Please use this identifier to cite or link to this item: http://hdl.handle.net/10397/21852
Title: A minimal set of electrodes for motor imagery BCI to control an assistive device in chronic stroke subjects : a multi-session study
Authors: Tam, WK
Tong, KY
Meng, F
Gao, S
Keywords: Brain-computer interface (BCI)
electrical stimulation
patient rehabilitation
support vector machine (SVM)
Issue Date: 2011
Publisher: Institute of Electrical and Electronics Engineers
Source: IEEE transactions on neural systems and rehabilitation engineering, 2011, v. 19, no. 6, 6034528, p. 617-627 How to cite?

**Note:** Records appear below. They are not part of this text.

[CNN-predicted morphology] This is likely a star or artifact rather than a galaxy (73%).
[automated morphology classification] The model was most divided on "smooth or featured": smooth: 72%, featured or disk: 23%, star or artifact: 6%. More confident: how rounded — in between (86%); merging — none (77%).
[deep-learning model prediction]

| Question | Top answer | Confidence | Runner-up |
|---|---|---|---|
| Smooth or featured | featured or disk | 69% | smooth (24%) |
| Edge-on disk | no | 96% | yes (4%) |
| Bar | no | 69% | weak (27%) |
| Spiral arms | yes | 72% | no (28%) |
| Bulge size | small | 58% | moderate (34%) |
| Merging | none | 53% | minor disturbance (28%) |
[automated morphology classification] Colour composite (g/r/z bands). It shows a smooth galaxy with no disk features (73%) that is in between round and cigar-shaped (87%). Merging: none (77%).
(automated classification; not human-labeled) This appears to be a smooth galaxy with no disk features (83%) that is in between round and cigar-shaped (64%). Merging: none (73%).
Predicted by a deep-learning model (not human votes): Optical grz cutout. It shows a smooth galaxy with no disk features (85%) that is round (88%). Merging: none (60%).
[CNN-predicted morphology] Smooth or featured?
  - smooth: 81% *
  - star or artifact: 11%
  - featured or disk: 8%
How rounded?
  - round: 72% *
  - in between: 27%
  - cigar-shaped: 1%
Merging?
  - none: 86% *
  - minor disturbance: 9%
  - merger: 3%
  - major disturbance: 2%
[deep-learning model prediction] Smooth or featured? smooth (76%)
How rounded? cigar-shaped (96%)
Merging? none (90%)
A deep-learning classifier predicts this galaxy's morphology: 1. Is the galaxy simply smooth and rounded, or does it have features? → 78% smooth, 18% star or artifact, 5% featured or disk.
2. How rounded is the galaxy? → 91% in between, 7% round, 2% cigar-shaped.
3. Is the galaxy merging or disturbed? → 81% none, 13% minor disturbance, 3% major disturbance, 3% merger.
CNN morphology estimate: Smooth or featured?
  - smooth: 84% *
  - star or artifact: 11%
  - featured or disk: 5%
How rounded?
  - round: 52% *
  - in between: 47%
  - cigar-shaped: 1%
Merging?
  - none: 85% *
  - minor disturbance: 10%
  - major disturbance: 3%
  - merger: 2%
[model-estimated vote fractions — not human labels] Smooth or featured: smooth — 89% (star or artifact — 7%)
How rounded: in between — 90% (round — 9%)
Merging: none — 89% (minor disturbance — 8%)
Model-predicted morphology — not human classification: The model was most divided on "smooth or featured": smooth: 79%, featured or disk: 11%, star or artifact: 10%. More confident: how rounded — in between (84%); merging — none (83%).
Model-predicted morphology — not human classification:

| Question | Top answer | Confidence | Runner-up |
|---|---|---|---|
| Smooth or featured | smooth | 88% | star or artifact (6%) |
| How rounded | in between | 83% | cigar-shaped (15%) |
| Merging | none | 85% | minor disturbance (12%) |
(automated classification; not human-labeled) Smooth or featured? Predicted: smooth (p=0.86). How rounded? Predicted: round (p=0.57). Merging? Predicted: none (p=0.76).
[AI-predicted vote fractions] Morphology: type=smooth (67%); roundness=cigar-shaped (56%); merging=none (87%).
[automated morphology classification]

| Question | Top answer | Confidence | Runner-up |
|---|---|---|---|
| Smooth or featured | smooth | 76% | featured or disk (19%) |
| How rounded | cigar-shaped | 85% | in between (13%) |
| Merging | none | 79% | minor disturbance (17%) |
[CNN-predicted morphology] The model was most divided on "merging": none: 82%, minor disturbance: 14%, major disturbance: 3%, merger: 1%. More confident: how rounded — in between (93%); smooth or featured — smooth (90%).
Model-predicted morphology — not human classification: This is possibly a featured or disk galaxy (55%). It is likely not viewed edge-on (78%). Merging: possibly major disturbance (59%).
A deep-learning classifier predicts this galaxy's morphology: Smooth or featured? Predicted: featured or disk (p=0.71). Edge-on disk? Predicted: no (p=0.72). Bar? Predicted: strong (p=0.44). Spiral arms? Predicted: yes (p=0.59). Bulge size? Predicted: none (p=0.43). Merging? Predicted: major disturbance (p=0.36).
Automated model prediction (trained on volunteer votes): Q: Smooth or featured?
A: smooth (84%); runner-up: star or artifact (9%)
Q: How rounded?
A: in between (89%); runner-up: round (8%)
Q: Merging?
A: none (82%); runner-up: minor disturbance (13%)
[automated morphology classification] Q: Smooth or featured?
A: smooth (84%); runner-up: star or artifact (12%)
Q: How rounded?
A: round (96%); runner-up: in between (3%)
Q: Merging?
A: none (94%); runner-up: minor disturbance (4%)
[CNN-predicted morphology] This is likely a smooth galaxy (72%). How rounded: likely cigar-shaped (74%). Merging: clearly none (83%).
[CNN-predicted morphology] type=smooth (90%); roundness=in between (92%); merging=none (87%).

Journal: IEEE transactions on neural systems and rehabilitation engineering 
Abstract: The brain-computer interface (BCI) system has been developed to assist people with motor disability. To make the system more user-friendly, it is a challenge to reduce the electrode preparation time and have a good reliability. This study aims to find a minimal set of electrodes for an individual stroke subject for motor imagery to control an assistive device using functional electrical stimulation for 20 sessions with accuracy higher than 90%. The characteristics of this minimal electrode set were evaluated with two popular algorithms: Fisher's criterion and support-vector machine recursive feature elimination (SVM-RFE). The number of calibration sessions for channel selection required for robust control of these 20 sessions was also investigated. Five chronic stroke patients were recruited for the study. Our results suggested that the number of calibration sessions for channel selection did not have a significant effect on the classification accuracy. A performance index devised in this study showed that one training day with 12 electrodes using the SVM-RFE method achieved the best balance between the number of electrodes and accuracy in the 20-session data. Generally, 8-36 channels were required to maintain accuracy higher than 90% in 20 BCI training sessions for chronic stroke patients.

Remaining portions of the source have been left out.